What to produce » Copy the forum post from "I have a programmable" through "Thanks in advance!", changing "guidelines" to "pointers".

Programmable Source: Vorticity and gradient from numpy data

Hello,

I have a programmable source that creates a Delaunay2D mesh from Numpy arrays. Now I want to calculate the vorticity from the vector field but “algs.vorticity(Vector_Speed)” do not work because “Vector_Speed” is a numpy object. The same happens with the “algs.gradient(Vx)” (because “Vx” is a numpy array)

Since I really want to use the “algs.vorticity” function, I tried to convert the numpy vector (i.e., “Vector_Speed”) into a vtk object and then to wrap this element but I cannot make it work. Please, can you provide me some guidelines to solve this issue?

Thanks in advance!

PS: the programmable source must be a vtkPolyData (vtkImage is not an option for my application)

Miguel

# MODULES LOAD:
import numpy as np
import vtk
from vtk.numpy_interface import algorithms as algs
from vtk.numpy_interface import dataset_adapter as dsa
import paraview.vtk.util.numpy_support as vnp


# NUMPY INPUT DATA:
X=np.array([0,1,2,0,1,2])   # X-coordinate
Y=np.array([0,0,0,1,1,1])
Z=np.array([0,0,0,0,0,0])
Vx=np.array([0,1,2,0,1,2])   #X-velocity
Vy=np.array([0,0,0,0,0,0])
Vz=np.array([0,0,0,0,0,0])


# DELAUNAY PLANE CREATION:
points = vtk.vtkPoints()  						
 
for i in range(X.size):
	points.InsertNextPoint(X[i],Y[i],Z[i])
 
aPolyData = vtk.vtkPolyData()
aPolyData.SetPoints(points)
 
aCellArray = vtk.vtkCellArray()
 
boundary = vtk.vtkPolyData()
boundary.SetPoints(aPolyData.GetPoints())
boundary.SetPolys(aCellArray)
delaunay = vtk.vtkDelaunay2D()
if vtk.VTK_MAJOR_VERSION <= 5:
	delaunay.SetInput(aPolyData.GetOutput())
	delaunay.SetSource(boundary)
else:
	delaunay.SetInputData(aPolyData)
	delaunay.SetSourceData(boundary)

delaunay.Update()

self.GetOutput().ShallowCopy(delaunay.GetOutput())

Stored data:
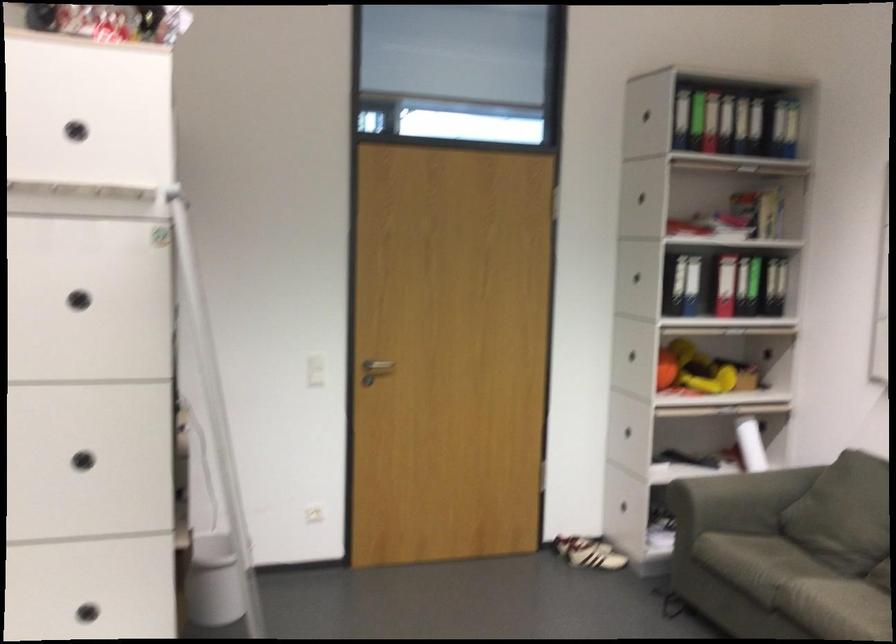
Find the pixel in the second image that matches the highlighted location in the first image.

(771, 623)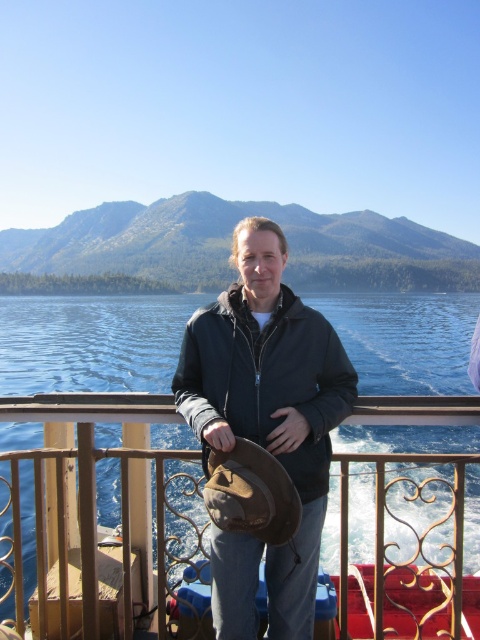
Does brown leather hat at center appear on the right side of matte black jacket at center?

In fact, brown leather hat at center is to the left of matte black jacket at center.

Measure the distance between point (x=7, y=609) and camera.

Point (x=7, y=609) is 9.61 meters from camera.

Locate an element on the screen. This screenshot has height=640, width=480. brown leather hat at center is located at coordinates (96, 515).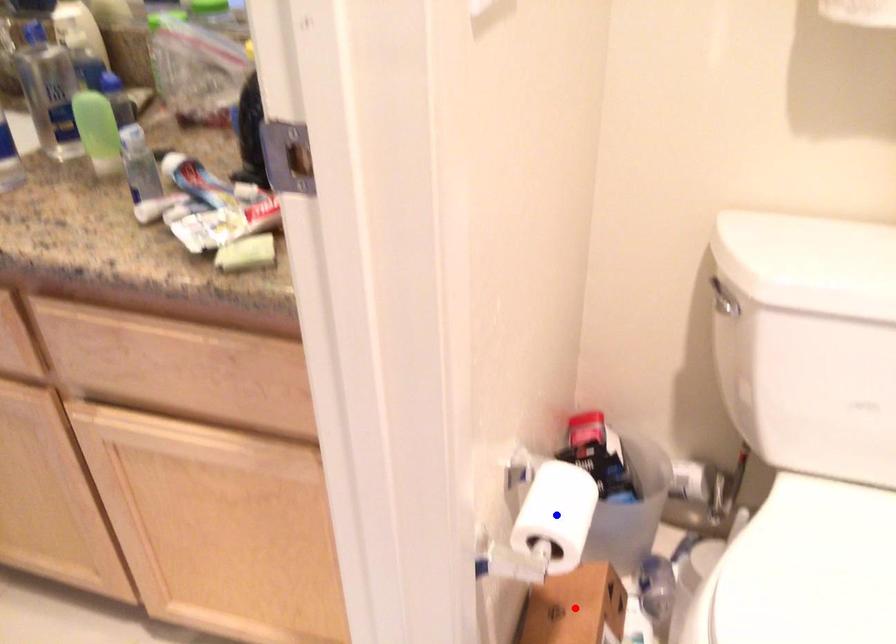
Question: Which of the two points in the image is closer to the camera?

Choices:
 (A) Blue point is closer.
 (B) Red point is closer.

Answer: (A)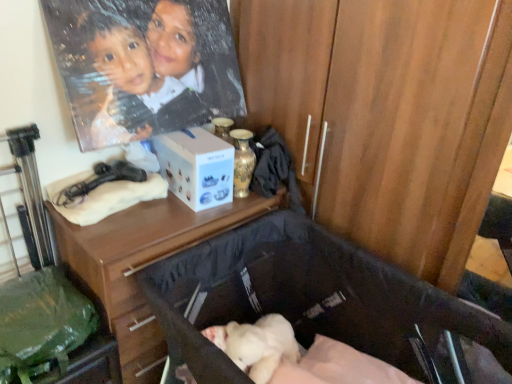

Answer to this exercise »
I have a programmable source that creates a Delaunay2D mesh from Numpy arrays. Now I want to calculate the vorticity from the vector field but “algs.vorticity(Vector_Speed)” do not work because “Vector_Speed” is a numpy object. The same happens with the “algs.gradient(Vx)” (because “Vx” is a numpy array)

Since I really want to use the “algs.vorticity” function, I tried to convert the numpy vector (i.e., “Vector_Speed”) into a vtk object and then to wrap this element but I cannot make it work. Please, can you provide me some pointers to solve this issue?

Thanks in advance!